### What needs to be done
Set down every record below exactly as it appears, but without the pictures.

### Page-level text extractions
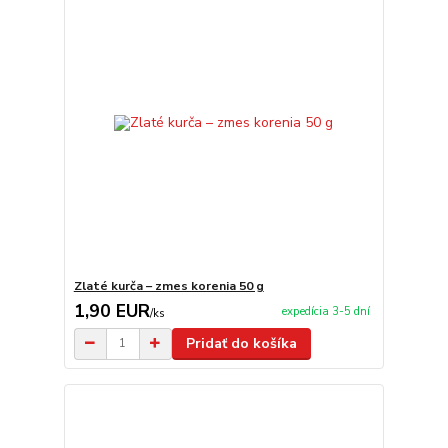
Zlaté kurča – zmes korenia 50 g
1,90 EUR
expedícia 3-5 dní
/
ks
Pridať do košíka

### Written response
Zlaté kurča – zmes korenia 50 g
1,90 EUR
expedícia 3-5 dní
/
ks
Pridať do košíka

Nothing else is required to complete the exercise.